Belakangan Mahkamah berpendapat, ketentuan pembatasan jenis kegiatan usaha koperasi hanya pada empat jenis telah memasung kreativitas koperasi untuk menentukan sendiri jenis kegiatan usahanya. Membatasi jenis usaha koperasi dengan menentukan satu jenis usaha koperasi (single purpose cooperative) dinilai bertentangan dengan hakikat koperasi sebagai suatu organisasi kolektif dengan tujuan memenuhi keperluan hidup untuk mencapai kesejahteraan anggota.

Sebaliknya, koperasi sebagai usaha bersama, seharusnya diberi keleluasaan berusaha tanpa membatasi pada satu jenis tertentu, tapi harus tergantung pada kehendak para anggota sesuai kebutuhan yang dihadapi para anggota koperasi.

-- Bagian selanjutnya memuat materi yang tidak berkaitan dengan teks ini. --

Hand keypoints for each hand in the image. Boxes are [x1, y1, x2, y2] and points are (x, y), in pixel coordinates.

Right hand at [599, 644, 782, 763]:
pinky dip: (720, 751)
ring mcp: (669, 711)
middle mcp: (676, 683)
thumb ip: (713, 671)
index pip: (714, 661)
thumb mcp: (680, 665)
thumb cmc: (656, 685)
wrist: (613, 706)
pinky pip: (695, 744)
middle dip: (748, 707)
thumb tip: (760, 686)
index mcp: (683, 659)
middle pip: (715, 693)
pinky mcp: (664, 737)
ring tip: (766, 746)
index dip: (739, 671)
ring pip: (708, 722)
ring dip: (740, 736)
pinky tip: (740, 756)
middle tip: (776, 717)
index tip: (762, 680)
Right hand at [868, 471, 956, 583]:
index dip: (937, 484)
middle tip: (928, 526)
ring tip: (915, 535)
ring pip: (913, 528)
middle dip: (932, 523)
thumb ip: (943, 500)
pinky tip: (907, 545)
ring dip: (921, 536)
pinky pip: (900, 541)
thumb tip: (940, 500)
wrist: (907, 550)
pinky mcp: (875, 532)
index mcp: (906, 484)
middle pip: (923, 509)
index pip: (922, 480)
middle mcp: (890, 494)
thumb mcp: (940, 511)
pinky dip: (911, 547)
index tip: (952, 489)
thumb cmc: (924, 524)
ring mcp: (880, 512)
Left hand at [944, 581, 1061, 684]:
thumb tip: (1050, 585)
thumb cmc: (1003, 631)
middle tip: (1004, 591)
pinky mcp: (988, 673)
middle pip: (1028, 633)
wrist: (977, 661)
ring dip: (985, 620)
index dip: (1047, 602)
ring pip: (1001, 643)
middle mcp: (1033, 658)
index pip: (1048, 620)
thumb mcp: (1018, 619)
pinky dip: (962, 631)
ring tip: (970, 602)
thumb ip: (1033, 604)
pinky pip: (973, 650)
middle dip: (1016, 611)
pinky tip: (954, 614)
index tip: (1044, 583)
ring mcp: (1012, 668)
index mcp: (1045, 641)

Ketentuan pembatasan itu, menurut Mahkamah, tidak sesuai dengan aspek empirik dari kegiatan usaha koperasi yang telah berjalan.

Sebab, dengan ketentuan pembatasan, koperasi harus menutup kegiatan usaha yang lain dan harus memilih satu jenis saja kegiatan usahanya. Padahal, seiring dengan perkembangan ilmu pengetahuan, teknologi, budaya, dan ekonomi, berkembang pula jenis kegiatan usaha untuk memenuhi kebutuhan ekonomis manusia.

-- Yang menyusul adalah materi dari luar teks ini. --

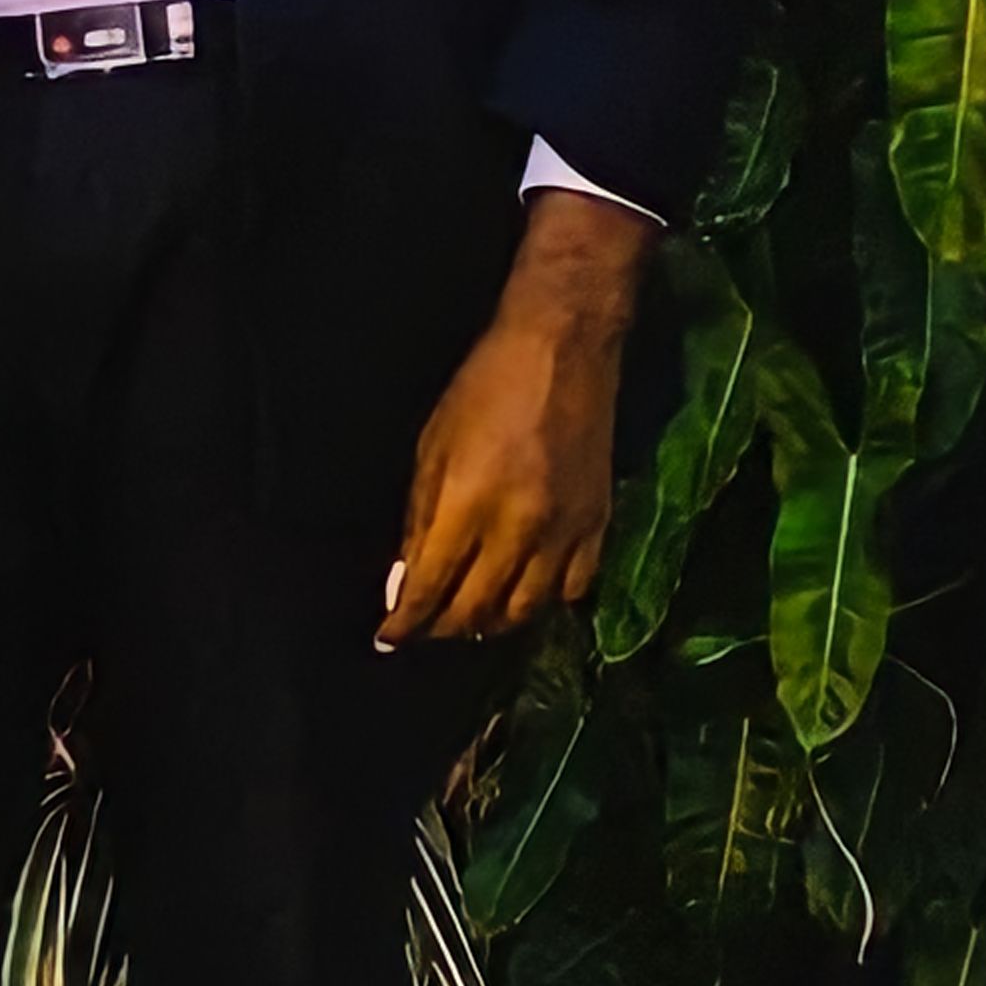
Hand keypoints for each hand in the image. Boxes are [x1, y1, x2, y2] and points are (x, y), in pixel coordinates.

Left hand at [375, 189, 653, 646]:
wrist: (563, 348)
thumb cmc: (484, 388)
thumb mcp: (431, 448)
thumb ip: (419, 522)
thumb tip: (403, 585)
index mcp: (469, 504)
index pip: (431, 589)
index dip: (405, 622)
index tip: (387, 637)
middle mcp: (519, 529)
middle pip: (477, 611)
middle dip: (442, 628)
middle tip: (425, 626)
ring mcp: (565, 531)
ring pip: (526, 611)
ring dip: (491, 622)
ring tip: (470, 616)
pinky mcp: (598, 524)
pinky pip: (572, 589)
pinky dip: (544, 601)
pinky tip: (525, 589)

Menurut Mahkamah tidak mungkin mendirikan koperasi hanya dengan satu jenis usaha tertentu, melainkan harus merupakan koperasi serba usaha, baik karena keterbatasan modal, pengurus, anggota, dan jaringan, khusnya bagi koperasi berskala kecil. Pembatasan jenis usaha koperasi dianggap Mahkamah dapat mengancam fleksibilitas usaha dan pengembangan usaha koperasi. Sebaliknya, Mahkamah mencontohkan, banyak koperasi serba usaha (multi purpose cooperative) yang sudah berhasil.

Karena itu, Mahkamah berkesimpulan, filosofi UU Koperasi tidak sesuai dengan hakikat susunan perekonomian sebagai usaha bersama dan berdasarkan asas kekeluargaan yang termuat dalam Pasal 33 ayat (1) UUD 1945. Sebab, salah satu fungsi koperasi adalah merasionalisasi ekonomi dengan memendekkan jalur perekonomian sehingga dapat mensejahterakan anggotanya. Fungsi ini tidak akan dapat tercapai jika ada pembatasan jenis usaha. Dengan demikian dalil para Pemohon beralasan menurut hukum.

Sementara disatu sisi, koperasi menjadi sama dengan perseroan tebatas (PT), yang akibatnya menghilangkan ruh konstitusional koperasi sebagai entitas pelaku ekonomi khas bagi bangsa yang berfilosofi gotong royong. Seharusnya, kata Mahkamah, apa yang berlaku pada koperasi juga berlaku pada perseroan terbatas (PT). Undang-Undang Nomor 40 Tahun 2007 tentang Perseroan Terbatas (UU PT) tidak membatasi jenis usaha perseroan terbatas sebagimana halnya koperasi.